Expo ’70 is Justin Wright operating since 2003, and now stationed in Los Angeles, CA. Justin plays guitar, building ambient layers of sonic expectation/dronage taping into the vibe of the psychedelic 60’s. This style of music has been, and still is being, done by probably hundreds of musicians all over the world to some extent. Layers, loops, pulsing tones, echoes, squeaks, buzzes. It’s all here in spades. This is all a dreamer’s world, the music not presenting us with any nasty surprises volume- or timbre-wise. Just the harmonically consonant atmosphere of tranquility. There is nothing new under the sun but the real point is whether it’s any good or not, whether it accomplishes its purpose, which I surmise, is the opening of the doors of perception. I think it does, although I would suggest that quiet surroundings with a minimum of distractions, darkness, and a relaxed position would aid in the effect. The acoustic isolation of headphones may also help. Space music for the inner and outer mind. If you like this kind of spaced out drone music go for it. He gets some help from Matt Hill on the last track, also on guitar.


Review by: John Gore





Solo axe-wielder Justin Wright channels extraterrestrial space mantras from beyond the corridors of space and time. Sounding like a rusted-out Cosmonaut Space Station orbitting Dylan Carlson's Earth, Expo '70 are simultaneously kosmische and megalithic, heavy as lead but light as a feather.


"Lysergic Sunrise" kicks off with a growl, ominous and nasty as you like, mainly built upon a locked brown note guitar loop, which then takes flight upon the wings of a gull, to crest into the sunset of "Mind Echo Unit"; a pensive and thoughtful hypnotic ghost-dub, as Wright's guitar chases itself down a funhouse hall of mirrors. Sad and beautiful, there's a humanity at work here, transmitted through the familiar sounds of fingers on strings, and it adds a layer of heart to the atmospheric doom/drone genre.


"Emerald Fanged Dancer" shortens things up, clockng in at a mere 2:40 of mind-melting analog synth schizophrenia. It is gloopy and gelatinous and genuinely unnerving. "Solitude" coalesces into some soulful dirge guitar, building from a repetitive 5 note guitar riff and climaxing into some melancholy soloing, that reminds me of a bummer Floyd outtake. Finally, comes the mighty two headed beast of the albums closers: "Cosmic Seance" and "Midnight Stalking/Dawn of the Black Ohms", which bring back the looming dread of "Lysergic Sunrise" with ponderous riffage, which calls to my mind some mausoleum Spaceship drifting into view, an ill portent. The cosmic synths are in full atmospheric effect, calling to mind vintage horror movie scores like the soundtrack to John Carpenter's Prince of Darkness or Goblin's work on Dario Argento's splatterfests.

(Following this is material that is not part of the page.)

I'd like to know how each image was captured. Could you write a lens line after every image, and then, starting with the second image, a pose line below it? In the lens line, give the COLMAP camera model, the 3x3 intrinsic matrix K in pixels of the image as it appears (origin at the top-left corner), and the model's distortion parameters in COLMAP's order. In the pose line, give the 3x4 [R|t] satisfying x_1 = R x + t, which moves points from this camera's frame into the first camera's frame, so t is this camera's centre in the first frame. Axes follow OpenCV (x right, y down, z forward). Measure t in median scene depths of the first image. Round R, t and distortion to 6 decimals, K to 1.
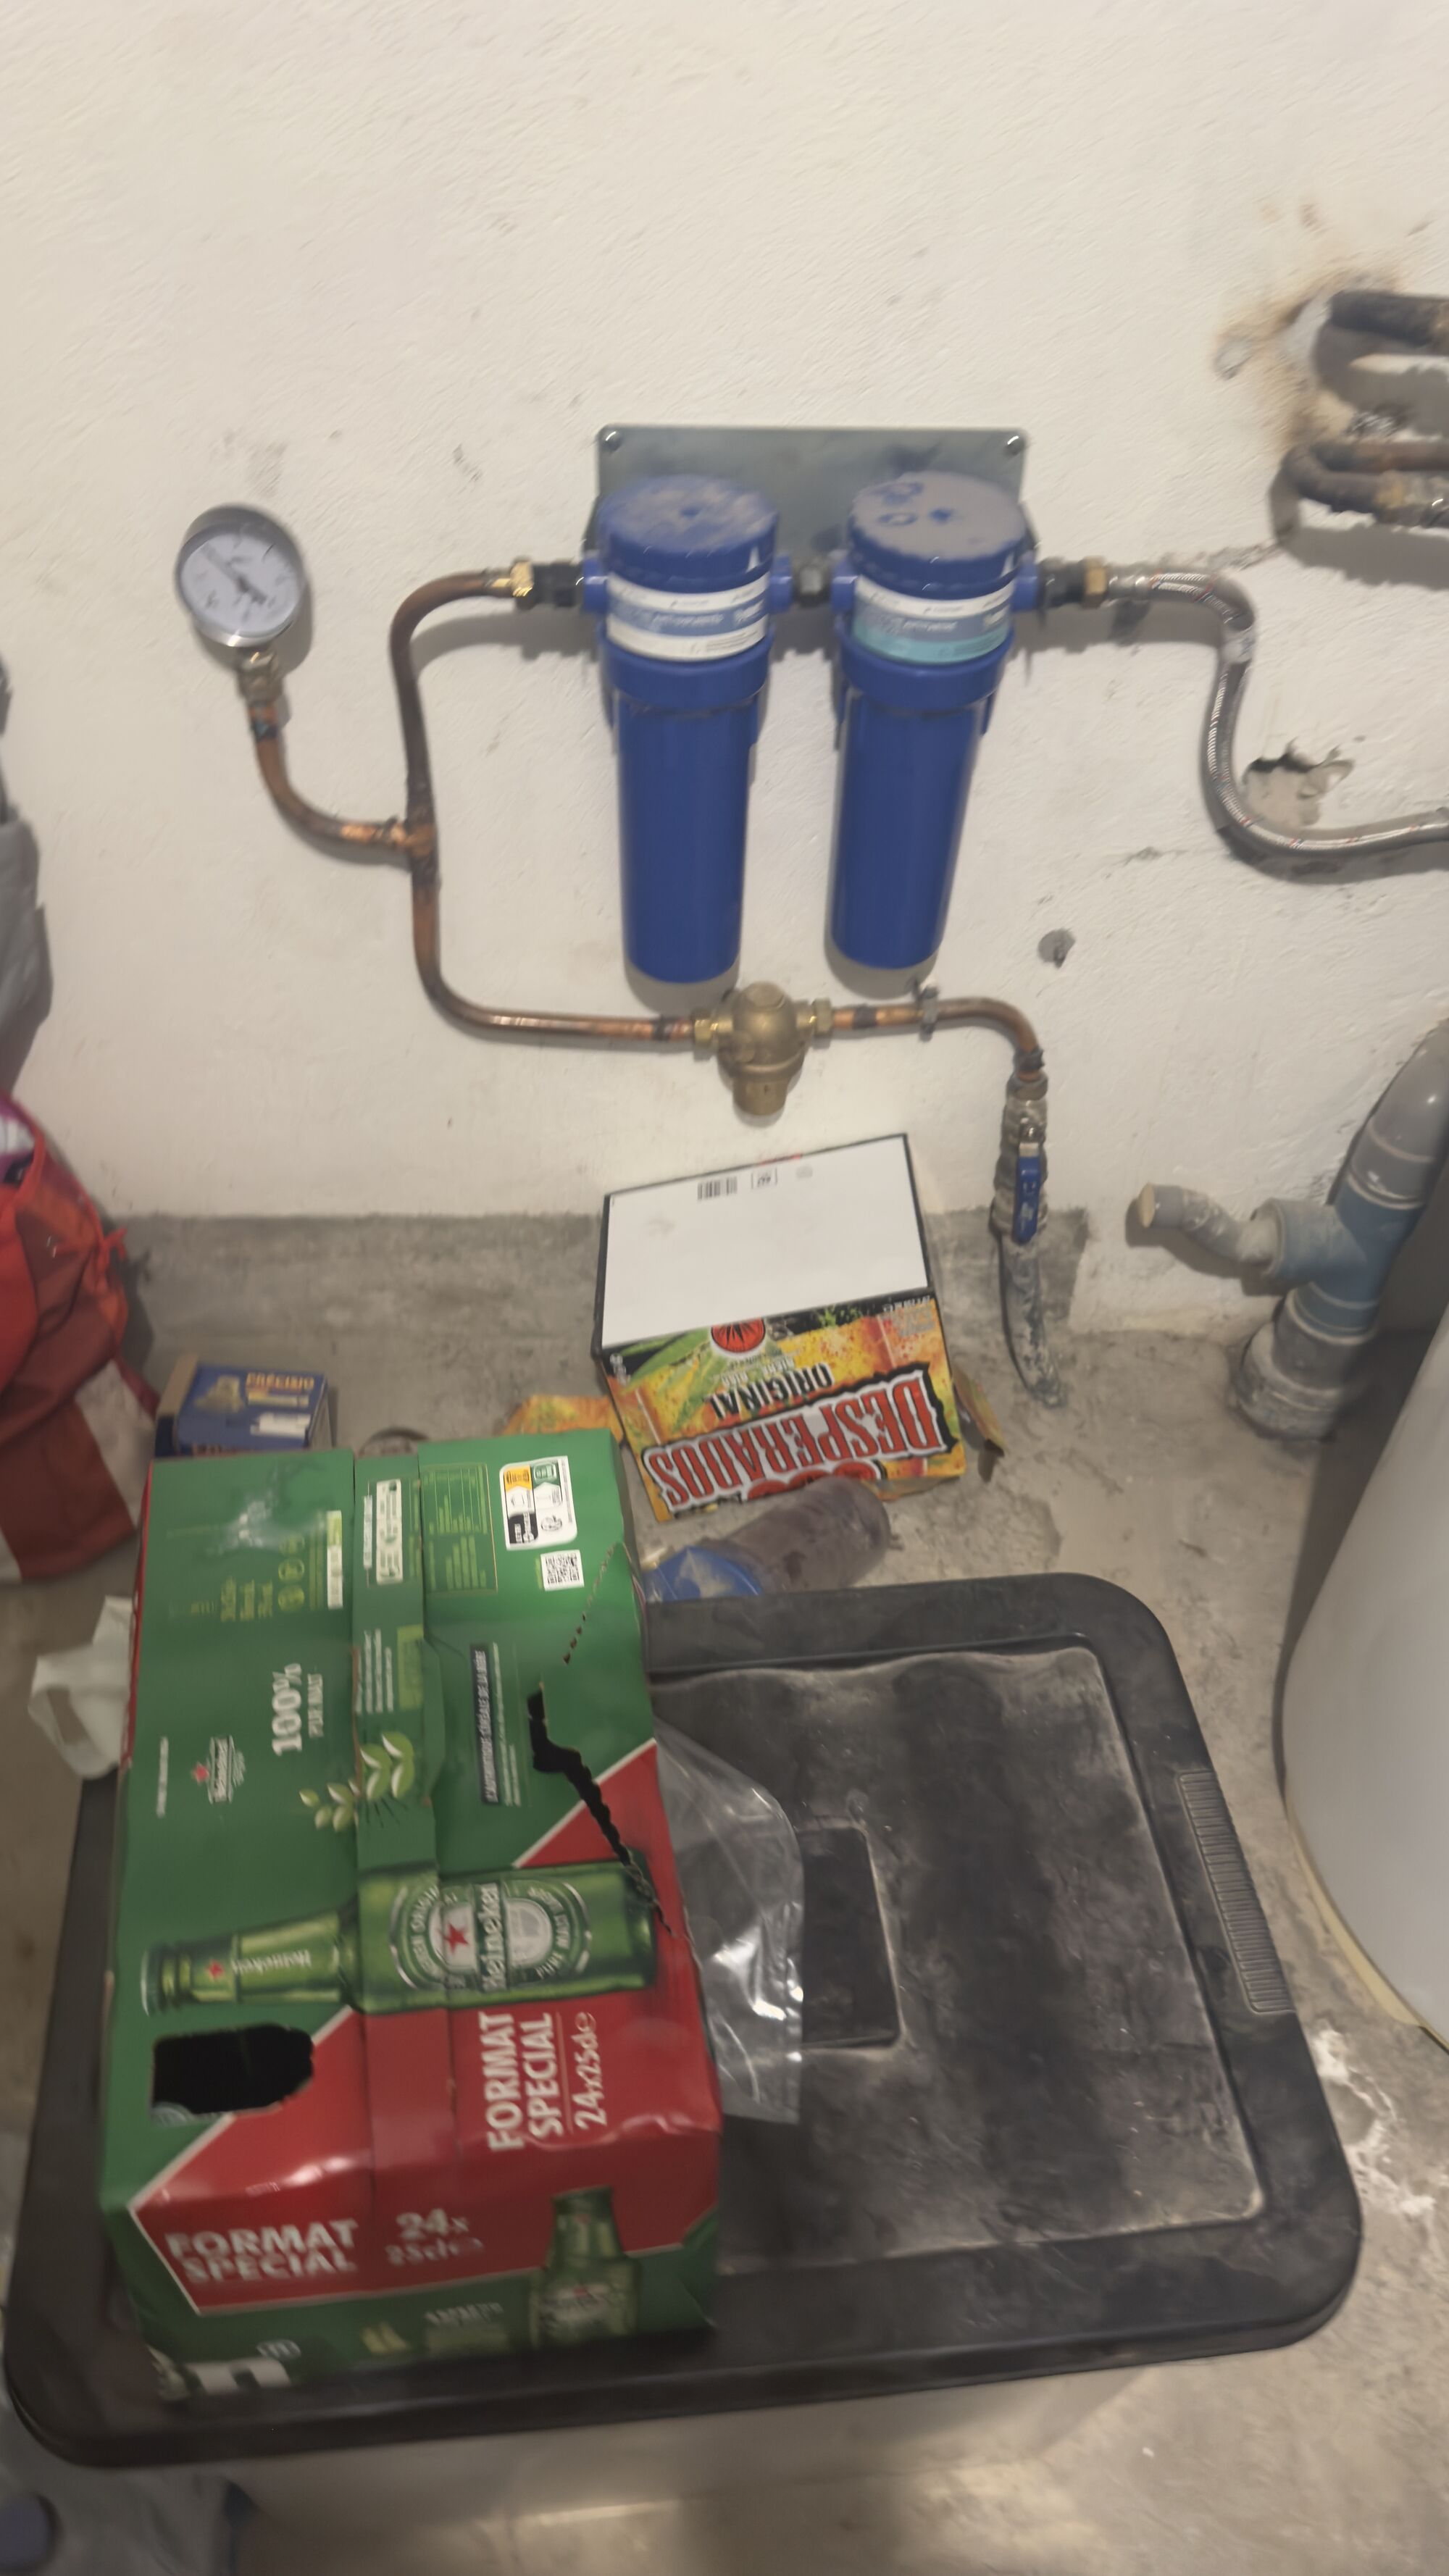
lens RADIAL K [[1832.0, 0, 704.8], [0, 1832.0, 1287.6], [0, 0, 1]] dist [0.039914, -0.055979]
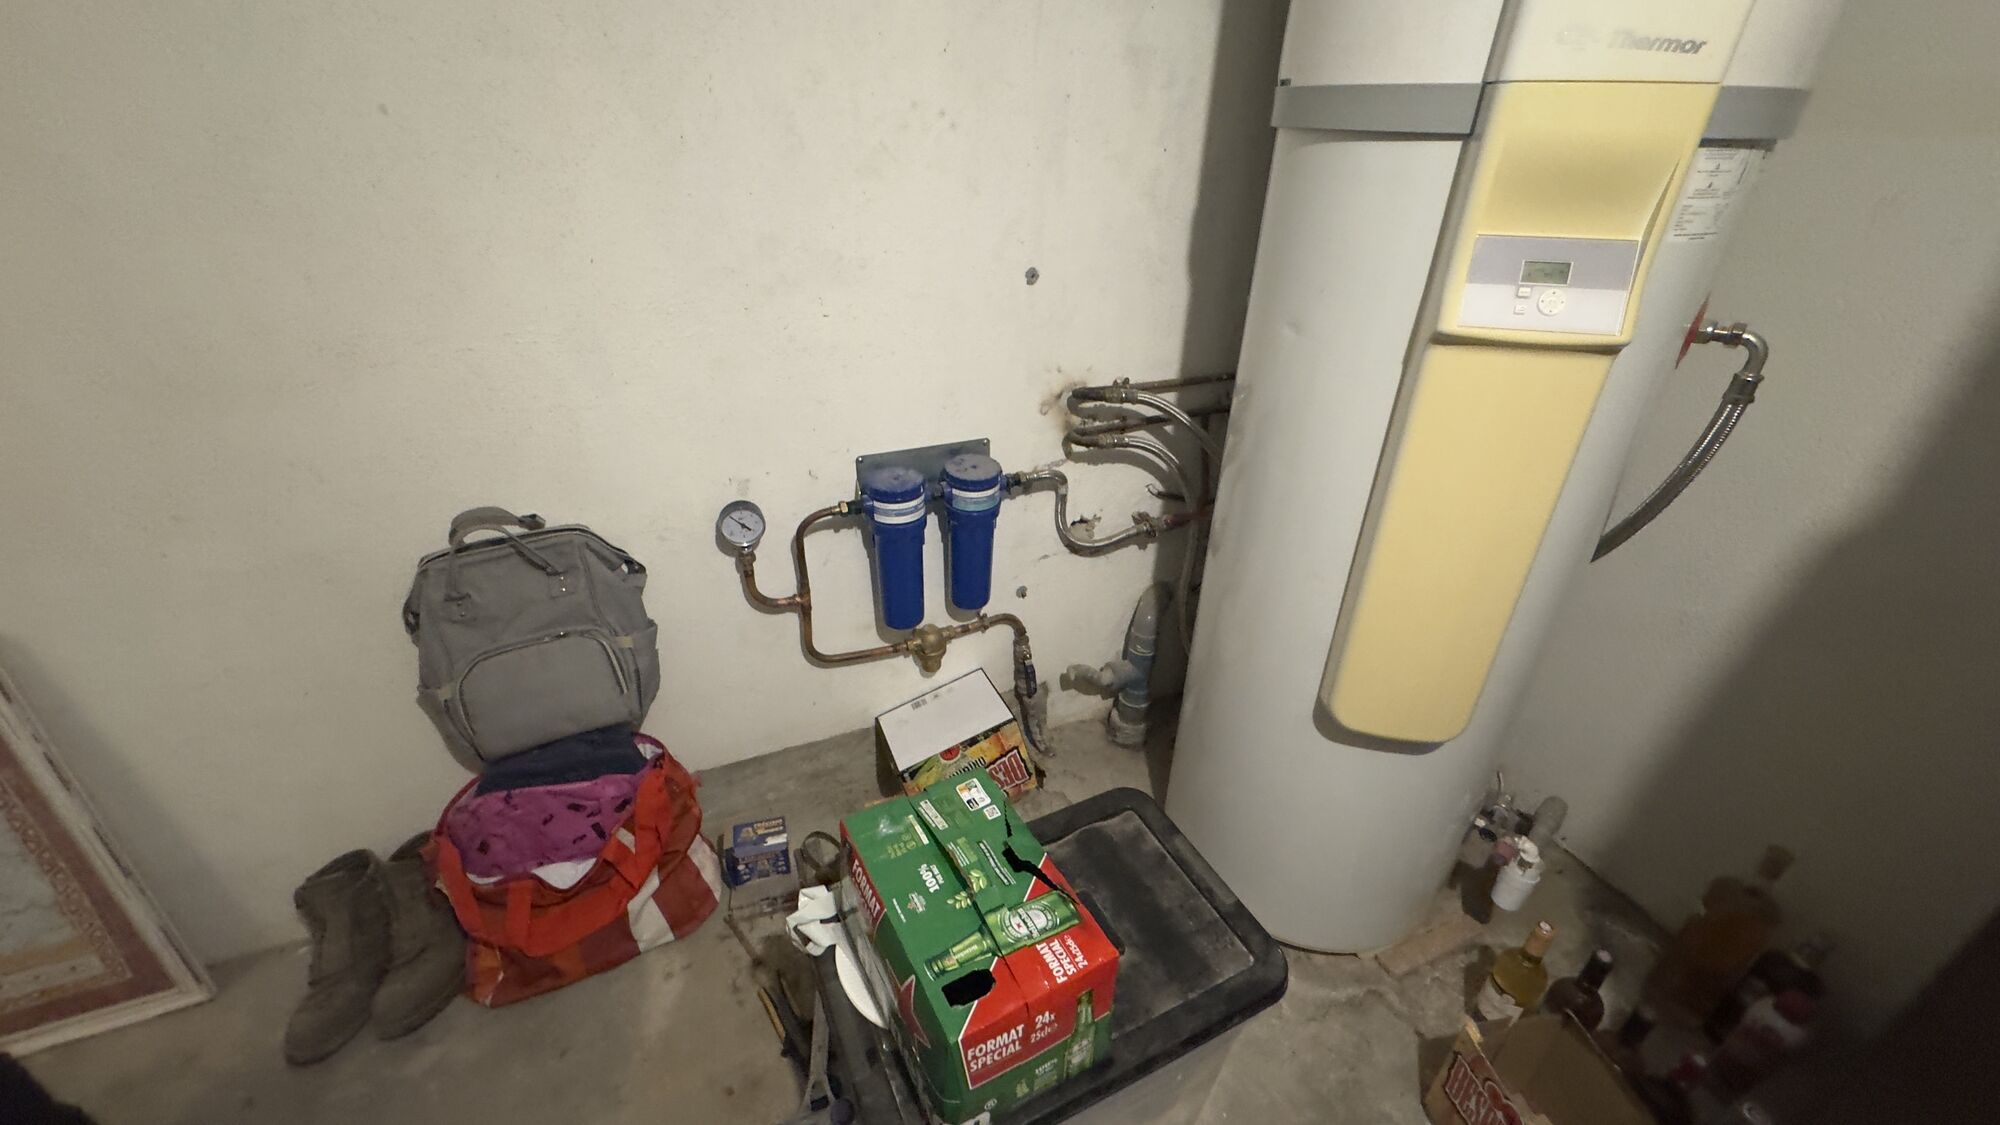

The foundation of Black Ohms is built upon looped and treated electric guitar; sometimes gut rattling, sometimes cerebral, but all the ephemeral details of synths and sound effects are what makes this such a rewarding and deep listening experience, one which warrants many happy returns. There is a level of care and craftmanship here, not to mention shear SONGWRITING ability, that is sadly lacking in much Avant-Garde music. There is also some refreshing humanity amidst all the looming space stations and lost civilizations, and all of these elements combine to make Expo '70 an EXCEPTIONAL and ESSENTIAL listening experience for any fan of drone, doom, ambient, synth, or just plain good music. BLACK OHMS is a fine way to become acquainted with the band, who have been churning out records like a hot dog factory lately, (a hazard of the trade in the noise community, like hearing loss, but in this case its a good thing). All signs point to Expo '70 being a name tattooed on the hearts and bruised knuckles of many noise fiends in the VERY NEAR future. So get on board, while there's still room on the rocket ship, and while you still may be able to afford their ridiculously limited edition releases.